• _Work order_: Tally the lines in the records underneath that contain the string "origin", and state the figure by itself.

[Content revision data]
Start of Block

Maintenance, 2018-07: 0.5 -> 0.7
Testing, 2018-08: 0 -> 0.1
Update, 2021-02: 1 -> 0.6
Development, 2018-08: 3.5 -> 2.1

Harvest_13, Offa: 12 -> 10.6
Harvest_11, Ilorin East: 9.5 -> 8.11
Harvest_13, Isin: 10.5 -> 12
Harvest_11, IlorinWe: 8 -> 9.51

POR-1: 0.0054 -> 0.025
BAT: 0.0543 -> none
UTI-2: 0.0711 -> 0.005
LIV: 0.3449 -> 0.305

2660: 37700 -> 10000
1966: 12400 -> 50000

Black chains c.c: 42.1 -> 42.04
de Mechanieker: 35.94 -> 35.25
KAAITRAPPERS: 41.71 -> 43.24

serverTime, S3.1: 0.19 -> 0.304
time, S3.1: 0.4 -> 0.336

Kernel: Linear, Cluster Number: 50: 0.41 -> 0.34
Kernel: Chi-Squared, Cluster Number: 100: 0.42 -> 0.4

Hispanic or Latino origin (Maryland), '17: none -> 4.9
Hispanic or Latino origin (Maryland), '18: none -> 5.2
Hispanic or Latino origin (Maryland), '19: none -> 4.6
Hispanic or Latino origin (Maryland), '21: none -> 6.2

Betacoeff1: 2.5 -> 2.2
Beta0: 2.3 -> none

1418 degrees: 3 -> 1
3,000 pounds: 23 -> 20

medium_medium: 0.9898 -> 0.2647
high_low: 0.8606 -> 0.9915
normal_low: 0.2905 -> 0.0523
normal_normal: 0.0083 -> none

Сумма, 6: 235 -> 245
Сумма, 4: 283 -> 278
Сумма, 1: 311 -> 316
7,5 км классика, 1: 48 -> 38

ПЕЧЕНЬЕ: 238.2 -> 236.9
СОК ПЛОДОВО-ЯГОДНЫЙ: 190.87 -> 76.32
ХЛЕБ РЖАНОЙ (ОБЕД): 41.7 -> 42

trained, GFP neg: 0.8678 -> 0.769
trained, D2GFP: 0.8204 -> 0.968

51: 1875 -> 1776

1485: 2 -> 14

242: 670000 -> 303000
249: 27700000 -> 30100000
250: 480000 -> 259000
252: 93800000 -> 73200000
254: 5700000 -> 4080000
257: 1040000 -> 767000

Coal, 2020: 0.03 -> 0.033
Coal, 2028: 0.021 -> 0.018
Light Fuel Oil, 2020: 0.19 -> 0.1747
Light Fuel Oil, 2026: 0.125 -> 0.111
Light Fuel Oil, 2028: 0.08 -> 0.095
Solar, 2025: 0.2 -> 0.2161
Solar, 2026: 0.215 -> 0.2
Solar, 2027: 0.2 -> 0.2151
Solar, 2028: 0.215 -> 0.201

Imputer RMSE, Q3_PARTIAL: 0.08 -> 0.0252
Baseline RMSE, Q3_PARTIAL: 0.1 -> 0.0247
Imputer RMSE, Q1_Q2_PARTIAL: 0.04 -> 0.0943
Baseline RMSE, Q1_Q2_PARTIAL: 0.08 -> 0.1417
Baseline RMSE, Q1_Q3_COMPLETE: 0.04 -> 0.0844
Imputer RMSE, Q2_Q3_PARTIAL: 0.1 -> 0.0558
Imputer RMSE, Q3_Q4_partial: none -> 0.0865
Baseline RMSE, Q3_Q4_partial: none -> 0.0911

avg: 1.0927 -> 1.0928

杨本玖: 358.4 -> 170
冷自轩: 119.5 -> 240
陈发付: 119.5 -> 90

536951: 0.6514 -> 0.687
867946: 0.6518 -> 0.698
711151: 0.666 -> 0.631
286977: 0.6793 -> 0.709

End of Block

• _Answer box_: 4